Note 2 things. a) It's a *theoretical* material. b) It's only perfect till it gets to a *connector*
No one has made 2D Sn, much less 2D Sn funtionalised with Florine.
However Mercury Telluride has been made (I think it was used in IR detectors but better materials exist) and seems to verify the theory, or at least part of it. I'm not sure if that included the 1 atom thick layer thing.
The trouble with these calculated materials is the calcs are complex and approximations used. So the effect works great in a perfect lattice but IRL....
But what happens when you want to tap the flow and direct an electron flow (I know, lets call it a "current") into something more useful?
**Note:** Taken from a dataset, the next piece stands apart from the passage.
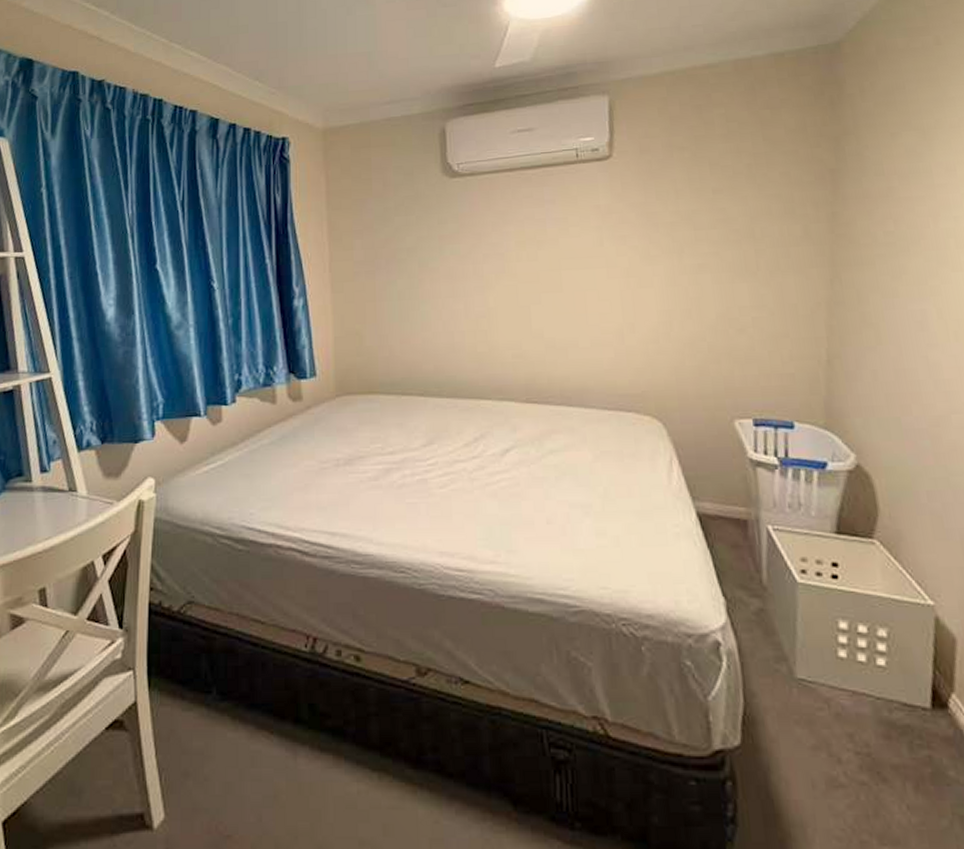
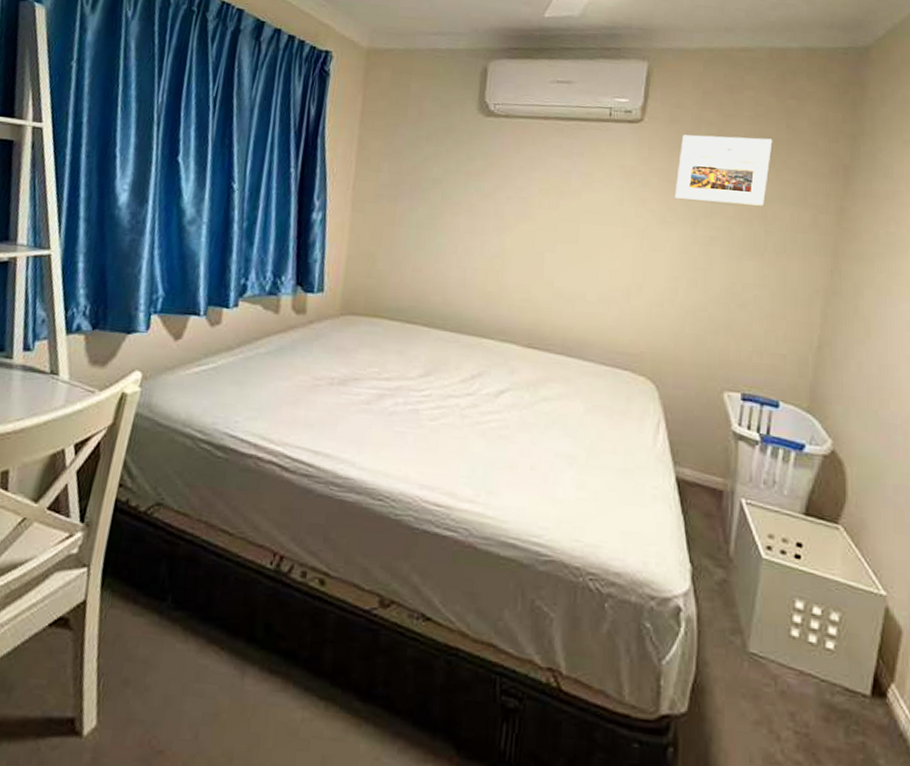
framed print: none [654,154,751,230] -> present [674,134,773,206]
No mention of what happens at that point.
Thing is if this is a perfect conductor then (by definition) all else is imperfect, so there's a discontinuity interface. "Stuff" happens at such interfaces (typically rectification in semiconductors). Rapid heating as electrons "bunch up"? Infinite impedance IE no electrons exit the material?
B**gered if I know.
And note also 100% efficiency <> infinite capacity. At some point the # of electrons you're injecting into the layer exceeds a threshold and "stuff" happens (again). What's the threshold, what's the effect? See previous comment.
IRL on chip conductor layers have holes punched in them to allow signals (including power) to contact the processing layer from above. IIRC (I'm not current) this is at least 8 layers.
So I'd call it V 0.05 tech at best. Lots of potential but that's about it at present.